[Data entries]
**********
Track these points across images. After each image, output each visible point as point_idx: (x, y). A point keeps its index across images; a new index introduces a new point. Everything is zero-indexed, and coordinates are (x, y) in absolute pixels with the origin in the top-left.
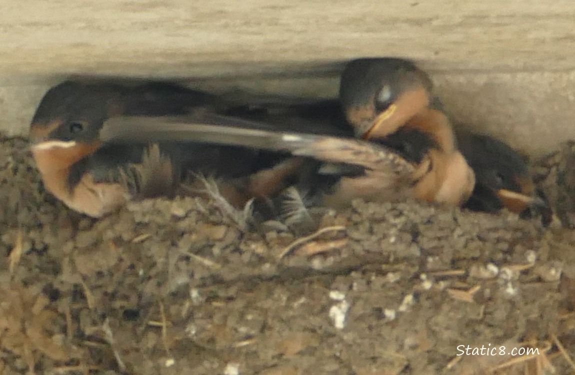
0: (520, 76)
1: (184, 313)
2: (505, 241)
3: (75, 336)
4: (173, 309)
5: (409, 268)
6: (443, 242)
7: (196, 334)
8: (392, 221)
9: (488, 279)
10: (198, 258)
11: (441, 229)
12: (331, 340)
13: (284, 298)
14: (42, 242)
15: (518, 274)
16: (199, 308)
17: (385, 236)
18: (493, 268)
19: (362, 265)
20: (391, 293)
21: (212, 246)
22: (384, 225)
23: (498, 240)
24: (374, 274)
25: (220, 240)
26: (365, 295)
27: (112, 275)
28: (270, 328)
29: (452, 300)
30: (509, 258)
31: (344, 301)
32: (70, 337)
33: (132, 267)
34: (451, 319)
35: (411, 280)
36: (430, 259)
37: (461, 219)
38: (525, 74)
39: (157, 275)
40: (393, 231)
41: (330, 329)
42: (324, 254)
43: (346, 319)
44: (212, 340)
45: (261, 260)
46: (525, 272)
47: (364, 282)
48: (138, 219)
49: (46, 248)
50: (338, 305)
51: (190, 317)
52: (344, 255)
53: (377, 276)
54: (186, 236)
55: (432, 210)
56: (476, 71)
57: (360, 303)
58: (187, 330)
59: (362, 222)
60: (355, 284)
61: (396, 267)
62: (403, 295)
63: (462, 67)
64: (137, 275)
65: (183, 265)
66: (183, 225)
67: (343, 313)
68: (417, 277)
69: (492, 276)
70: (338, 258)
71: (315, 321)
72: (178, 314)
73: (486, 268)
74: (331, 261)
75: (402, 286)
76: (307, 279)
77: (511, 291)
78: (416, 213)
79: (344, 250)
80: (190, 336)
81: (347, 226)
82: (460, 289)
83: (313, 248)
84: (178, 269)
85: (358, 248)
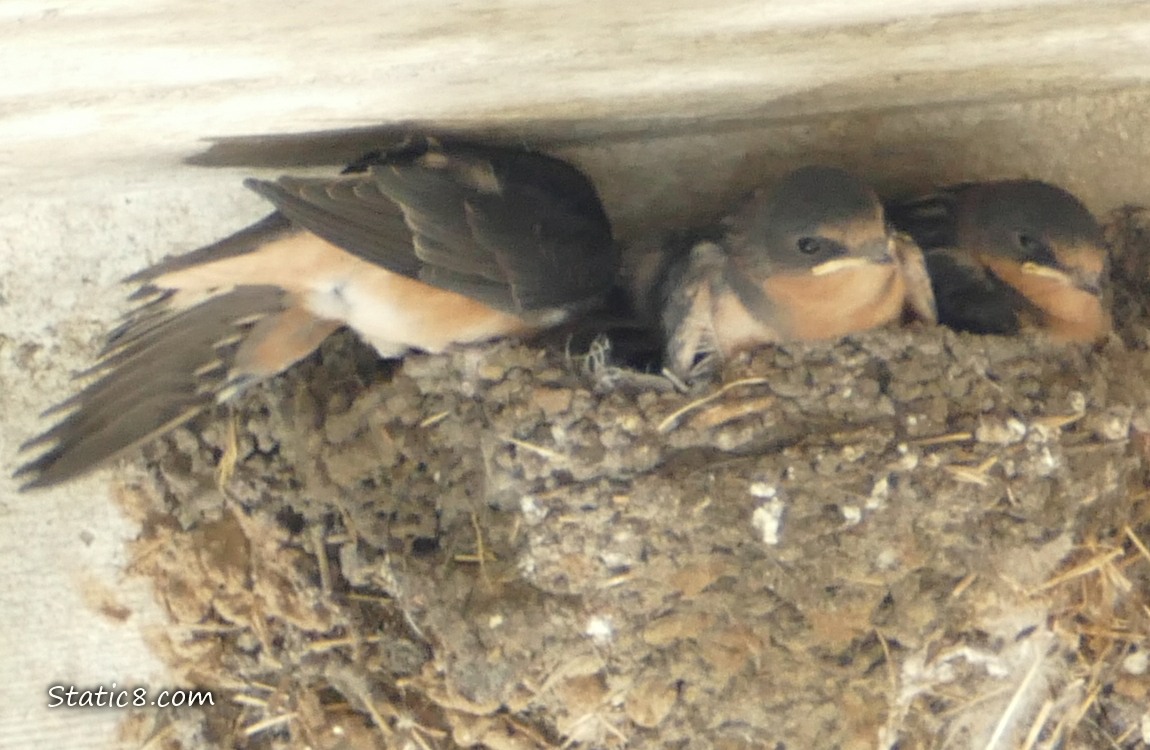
0: (1037, 106)
1: (513, 538)
2: (1033, 378)
3: (335, 589)
4: (495, 534)
5: (878, 436)
6: (932, 389)
7: (535, 570)
8: (843, 361)
9: (1012, 445)
10: (529, 447)
11: (926, 367)
12: (758, 564)
13: (677, 502)
14: (271, 439)
15: (1059, 431)
16: (537, 528)
17: (834, 389)
18: (1017, 427)
19: (800, 438)
20: (852, 480)
21: (549, 425)
22: (830, 370)
23: (1022, 379)
24: (821, 450)
25: (563, 414)
26: (809, 486)
27: (387, 482)
28: (656, 553)
29: (954, 483)
30: (1042, 406)
31: (775, 499)
32: (328, 592)
33: (422, 467)
34: (954, 516)
35: (881, 456)
36: (912, 420)
37: (957, 350)
38: (1047, 102)
39: (464, 478)
40: (847, 379)
41: (756, 544)
42: (735, 424)
43: (780, 530)
44: (561, 580)
45: (634, 439)
46: (1071, 428)
47: (806, 464)
48: (425, 388)
49: (276, 450)
50: (766, 505)
51: (524, 543)
52: (769, 424)
53: (826, 453)
54: (505, 412)
55: (909, 339)
56: (964, 104)
57: (801, 500)
58: (520, 565)
59: (793, 368)
60: (791, 469)
61: (857, 435)
62: (871, 482)
63: (939, 98)
64: (431, 480)
65: (505, 461)
66: (499, 394)
67: (775, 517)
68: (892, 449)
69: (1018, 439)
70: (760, 429)
71: (730, 535)
72: (504, 538)
73: (1006, 427)
74: (747, 435)
75: (870, 467)
76: (714, 466)
77: (1050, 461)
78: (882, 344)
79: (768, 415)
80: (525, 575)
81: (768, 376)
82: (965, 464)
83: (717, 415)
84: (498, 468)
85: (791, 409)
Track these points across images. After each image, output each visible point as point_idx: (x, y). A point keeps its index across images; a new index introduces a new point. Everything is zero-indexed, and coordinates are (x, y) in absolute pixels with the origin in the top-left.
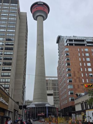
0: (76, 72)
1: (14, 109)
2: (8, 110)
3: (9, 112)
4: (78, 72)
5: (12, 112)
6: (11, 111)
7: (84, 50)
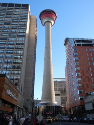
0: (85, 72)
1: (24, 106)
2: (18, 106)
3: (19, 108)
4: (87, 72)
5: (21, 109)
6: (20, 107)
7: (92, 50)
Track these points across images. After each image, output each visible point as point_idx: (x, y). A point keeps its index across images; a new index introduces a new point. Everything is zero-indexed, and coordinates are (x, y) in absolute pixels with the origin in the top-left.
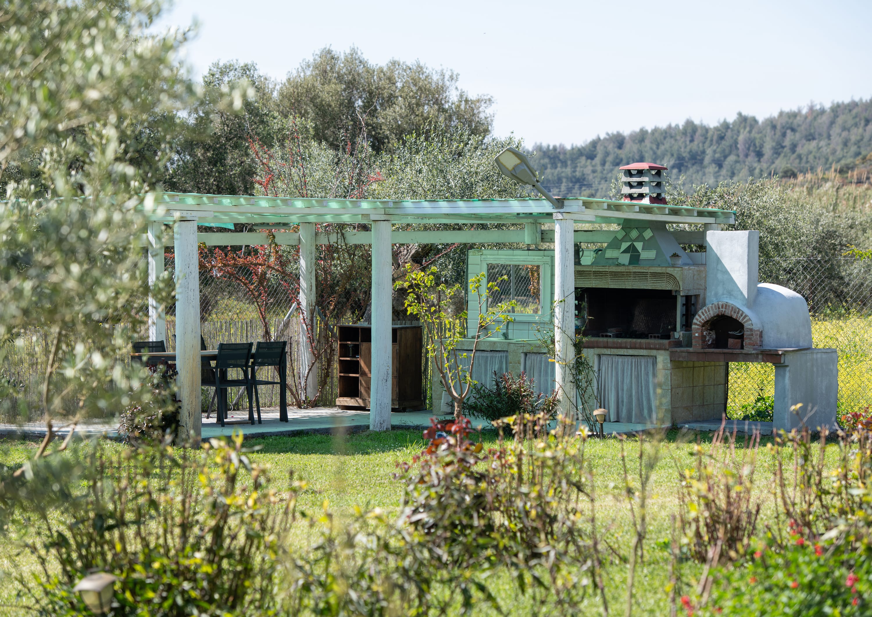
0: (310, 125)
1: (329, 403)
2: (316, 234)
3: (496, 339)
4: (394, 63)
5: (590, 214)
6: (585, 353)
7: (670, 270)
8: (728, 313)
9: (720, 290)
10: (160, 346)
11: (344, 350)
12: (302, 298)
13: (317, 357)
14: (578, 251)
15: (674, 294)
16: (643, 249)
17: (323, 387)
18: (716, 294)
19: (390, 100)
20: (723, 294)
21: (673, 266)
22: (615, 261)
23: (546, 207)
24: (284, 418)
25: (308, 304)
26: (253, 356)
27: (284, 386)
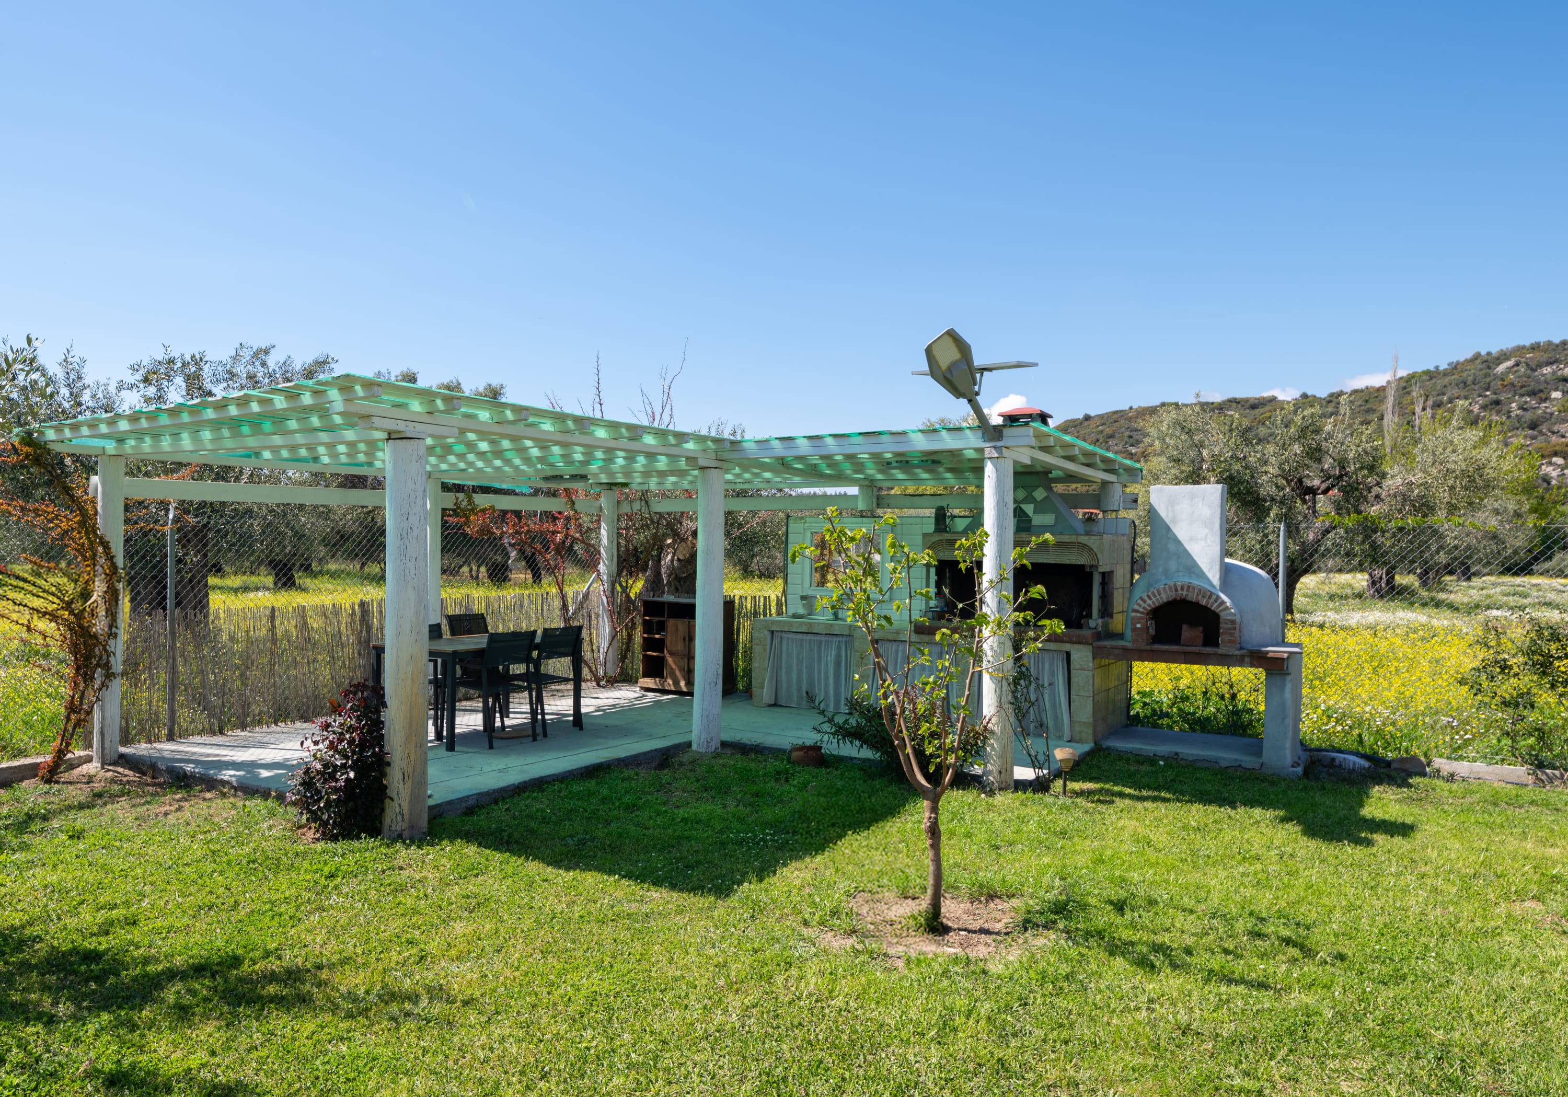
**********
• TASK BRIEF
Recast every line of the data above as a Markdown table with the columns "Row" (row number) and "Line" (the line's text). Skip blank lines and leave the picture lines out.

• TASK RESPONSE
| Row | Line |
|---|---|
| 1 | Track these points across images. After each image, output each visible point as point_idx: (x, y). A point keeps its index across images; a new index introduces a new point. Everything is zero-indexed, and coordinates are (x, y) in absolute pixels with the origin in the top-left. |
| 2 | 0: (520, 76) |
| 3 | 1: (184, 313) |
| 4 | 2: (505, 241) |
| 5 | 3: (75, 336) |
| 6 | 4: (173, 309) |
| 7 | 5: (409, 268) |
| 8 | 6: (443, 242) |
| 9 | 7: (196, 334) |
| 10 | 8: (392, 221) |
| 11 | 9: (488, 279) |
| 12 | 10: (198, 258) |
| 13 | 11: (441, 229) |
| 14 | 12: (331, 340) |
| 15 | 13: (284, 298) |
| 16 | 14: (42, 242) |
| 17 | 15: (518, 274) |
| 18 | 16: (199, 308) |
| 19 | 17: (385, 236) |
| 20 | 18: (493, 268) |
| 21 | 19: (362, 265) |
| 22 | 20: (391, 293) |
| 23 | 21: (212, 246) |
| 24 | 22: (384, 225) |
| 25 | 23: (498, 240) |
| 26 | 24: (374, 274) |
| 27 | 25: (220, 240) |
| 28 | 26: (365, 295) |
| 29 | 27: (112, 275) |
| 30 | 28: (270, 328) |
| 31 | 29: (452, 300) |
| 32 | 30: (509, 258) |
| 33 | 31: (344, 301) |
| 34 | 32: (70, 337) |
| 35 | 33: (132, 267) |
| 36 | 34: (451, 319) |
| 37 | 35: (411, 280) |
| 38 | 36: (430, 259) |
| 39 | 37: (461, 219) |
| 40 | 38: (525, 74) |
| 41 | 39: (157, 275) |
| 42 | 40: (393, 231) |
| 43 | 41: (330, 329) |
| 44 | 42: (324, 254) |
| 45 | 43: (346, 319) |
| 46 | 44: (212, 340) |
| 47 | 45: (261, 260) |
| 48 | 46: (525, 272) |
| 49 | 47: (364, 282) |
| 50 | 48: (138, 219) |
| 51 | 49: (46, 248) |
| 52 | 50: (338, 305) |
| 53 | 51: (190, 317) |
| 54 | 52: (344, 255) |
| 55 | 53: (377, 276) |
| 56 | 54: (186, 236) |
| 57 | 55: (432, 210) |
| 58 | 56: (476, 71) |
| 59 | 57: (360, 303) |
| 60 | 58: (187, 330) |
| 61 | 59: (362, 222) |
| 62 | 60: (355, 284) |
| 63 | 61: (396, 267) |
| 64 | 62: (403, 295) |
| 65 | 63: (462, 67) |
| 66 | 64: (137, 275) |
| 67 | 65: (183, 265) |
| 68 | 66: (183, 225) |
| 69 | 67: (343, 313) |
| 70 | 68: (417, 277) |
| 71 | 69: (492, 276) |
| 72 | 70: (338, 258) |
| 73 | 71: (315, 321) |
| 74 | 72: (178, 314) |
| 75 | 73: (486, 268) |
| 76 | 74: (331, 261) |
| 77 | 75: (402, 286) |
| 78 | 76: (307, 279) |
| 79 | 77: (511, 291) |
| 80 | 78: (416, 213) |
| 81 | 79: (344, 250) |
| 82 | 80: (190, 336) |
| 83 | 81: (347, 226) |
| 84 | 82: (460, 289) |
| 85 | 83: (313, 248) |
| 86 | 84: (178, 269) |
| 87 | 85: (358, 248) |
| 88 | 0: (1037, 106) |
| 89 | 1: (513, 538) |
| 90 | 2: (1033, 378) |
| 91 | 3: (335, 589) |
| 92 | 4: (495, 534) |
| 93 | 5: (878, 436) |
| 94 | 6: (932, 389) |
| 95 | 7: (535, 570) |
| 96 | 8: (843, 361) |
| 97 | 9: (1012, 445) |
| 98 | 10: (529, 447) |
| 99 | 11: (926, 367) |
| 100 | 12: (758, 564) |
| 101 | 13: (677, 502) |
| 102 | 14: (271, 439) |
| 103 | 15: (1059, 431) |
| 104 | 16: (537, 528) |
| 105 | 17: (834, 389) |
| 106 | 18: (1017, 427) |
| 107 | 19: (800, 438) |
| 108 | 20: (852, 480) |
| 109 | 21: (549, 425) |
| 110 | 22: (830, 370) |
| 111 | 23: (1022, 379) |
| 112 | 24: (821, 450) |
| 113 | 25: (563, 414) |
| 114 | 26: (809, 486) |
| 115 | 27: (387, 482) |
| 116 | 28: (656, 553) |
| 117 | 29: (954, 483) |
| 118 | 30: (1042, 406) |
| 119 | 31: (775, 499) |
| 120 | 32: (328, 592) |
| 121 | 33: (422, 467) |
| 122 | 34: (954, 516) |
| 123 | 35: (881, 456) |
| 124 | 36: (912, 420) |
| 125 | 37: (957, 350) |
| 126 | 38: (1047, 102) |
| 127 | 39: (464, 478) |
| 128 | 40: (847, 379) |
| 129 | 41: (756, 544) |
| 130 | 42: (735, 424) |
| 131 | 43: (780, 530) |
| 132 | 44: (561, 580) |
| 133 | 45: (634, 439) |
| 134 | 46: (1071, 428) |
| 135 | 47: (806, 464) |
| 136 | 48: (425, 388) |
| 137 | 49: (276, 450) |
| 138 | 50: (766, 505) |
| 139 | 51: (524, 543) |
| 140 | 52: (769, 424) |
| 141 | 53: (826, 453) |
| 142 | 54: (505, 412) |
| 143 | 55: (909, 339) |
| 144 | 56: (964, 104) |
| 145 | 57: (801, 500) |
| 146 | 58: (520, 565) |
| 147 | 59: (793, 368) |
| 148 | 60: (791, 469) |
| 149 | 61: (857, 435) |
| 150 | 62: (871, 482) |
| 151 | 63: (939, 98) |
| 152 | 64: (431, 480) |
| 153 | 65: (505, 461) |
| 154 | 66: (499, 394) |
| 155 | 67: (775, 517) |
| 156 | 68: (892, 449) |
| 157 | 69: (1018, 439) |
| 158 | 70: (760, 429) |
| 159 | 71: (730, 535) |
| 160 | 72: (504, 538) |
| 161 | 73: (1006, 427) |
| 162 | 74: (747, 435) |
| 163 | 75: (870, 467) |
| 164 | 76: (714, 466) |
| 165 | 77: (1050, 461) |
| 166 | 78: (882, 344) |
| 167 | 79: (768, 415) |
| 168 | 80: (525, 575) |
| 169 | 81: (768, 376) |
| 170 | 82: (965, 464) |
| 171 | 83: (717, 415) |
| 172 | 84: (498, 468) |
| 173 | 85: (791, 409) |
| 174 | Track these points across images. After each image, output each visible point as point_idx: (x, y). A point keeps its index across images; a new index introduces a new point. Everything is zero-indexed, and coordinates are (x, y) in absolute pixels with the origin in the top-left. |
| 175 | 0: (76, 72) |
| 176 | 1: (14, 109) |
| 177 | 2: (8, 110) |
| 178 | 3: (9, 112) |
| 179 | 4: (78, 72) |
| 180 | 5: (12, 112) |
| 181 | 6: (11, 111) |
| 182 | 7: (84, 50) |
| 183 | 0: (85, 72) |
| 184 | 1: (24, 106) |
| 185 | 2: (18, 106) |
| 186 | 3: (19, 108) |
| 187 | 4: (87, 72) |
| 188 | 5: (21, 109) |
| 189 | 6: (20, 107) |
| 190 | 7: (92, 50) |
| 191 | Track these points across images. After each image, output each visible point as point_idx: (x, y). A point keeps its index across images; a new index introduces a new point. Everything is zero-indexed, and coordinates are (x, y) in absolute pixels with the origin in the top-left. |
| 192 | 0: (310, 125) |
| 193 | 1: (329, 403) |
| 194 | 2: (316, 234) |
| 195 | 3: (496, 339) |
| 196 | 4: (394, 63) |
| 197 | 5: (590, 214) |
| 198 | 6: (585, 353) |
| 199 | 7: (670, 270) |
| 200 | 8: (728, 313) |
| 201 | 9: (720, 290) |
| 202 | 10: (160, 346) |
| 203 | 11: (344, 350) |
| 204 | 12: (302, 298) |
| 205 | 13: (317, 357) |
| 206 | 14: (578, 251) |
| 207 | 15: (674, 294) |
| 208 | 16: (643, 249) |
| 209 | 17: (323, 387) |
| 210 | 18: (716, 294) |
| 211 | 19: (390, 100) |
| 212 | 20: (723, 294) |
| 213 | 21: (673, 266) |
| 214 | 22: (615, 261) |
| 215 | 23: (546, 207) |
| 216 | 24: (284, 418) |
| 217 | 25: (308, 304) |
| 218 | 26: (253, 356) |
| 219 | 27: (284, 386) |